Es ist eine Unsitte, die vor allem im Süden Europas noch immer für unschöne Bilder entlang der Autobahnen und Schnellstraßen sorgt: Das entsorgen von Müll aus dem Auto direkt auf die Straße, meist auch noch bei voller Fahrt. In manchen Gegenden hat man den Eindruck, man würde durch eine riesige Mülldeponie fahren – was so manche Autofahrer wohl erst recht dazu ermutigt, sich keine Umstände anzutun und sich den anderen "Schweinderln" beim Müll-aus-dem-Fenster-werfen anzuschließen.
Nicht überall in Europa kehren einem täglich hunderte von Straßenkehrern und Straßenmeistereien mit den modernsten Reinigungsfahrzeugen hinterher. Das kann man kritisieren. Klar ist aber auch, dass in vielen Urlaubsländern Autobahnen privat betrieben werden und/oder mautpflichtig sind – und Straßenreinigung ist teuer. Wer sich also nicht über hohe Autobahnmauten aufregen will, sollte sich zumindest nicht an der Vermüllung der Strecken beteiligen.
Zur "Motivation" besonders willensschwacher Umweltsünder hat Italien daher am Samstag (8. August) landesweit die Verkehrsstrafen drastisch angehoben. "Leichte" Verunreinigungen wie Tschickstummel oder Taschentücher kosten ab nun bis zu 1.188 Euro – wenn man erwischt wird. Eine Mindesthöhe der Strafe gibt es nicht – das liegt im Ermessen des Polizisten. Besonders die aktuelle Waldbrandgefahr kann und wird bei weggeworfenen Tschickstummeln stark erschwerend hinzukommen.

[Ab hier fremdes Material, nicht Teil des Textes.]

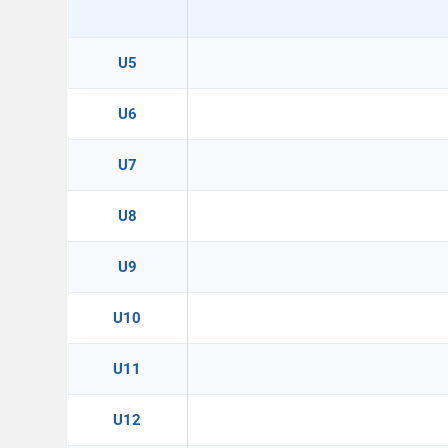
U5
U6
U7
U8
U9
U10
U11
U12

Wer also bei solch einem kleinen "Versehen" noch auf Höflichkeit und Charme im Gespräch mit dem Carabinieri setzen kann, um einer all zu drakonischen Strafe zu entgehen, sollte sich bei allem, was darüber hinausgeht, vorsehen.
Denn als "große" Verunreinigungen gelten bereits Dosen und Flaschen, aber natürlich auch, wer ganze Müllsäcke (etwa an einer Autobahnraststätte) auf oder neben der Straße liegen lässt. Hier gilt eine Mindeststrafe von 1.500 Euro (!). Und der Strafrahmen ist nach oben hin fast offen. Bis zu 18.000 Euro kann die Polizei bei solchen Übertretungen einfordern.
Wer Urlaub in einem Naturschutzgebiet oder Nationalpark macht, sollte sich dessen gut bewusst sein. Hier kann eine Umweltverschmutzung künftig noch schneller zu einer Anzeige – ja sogar einer strafrechtlichen Anklage kommen. Wer durch seine Verunreinigung die Umwelt "gefährdet", dem drohen im Extremfall bis zu 5,5 Jahre Haft, aber auch ein Führerscheinentzug (bis zu 6 Monaten) und eine Beschlagnahmung des Fahrzeugs ist möglich.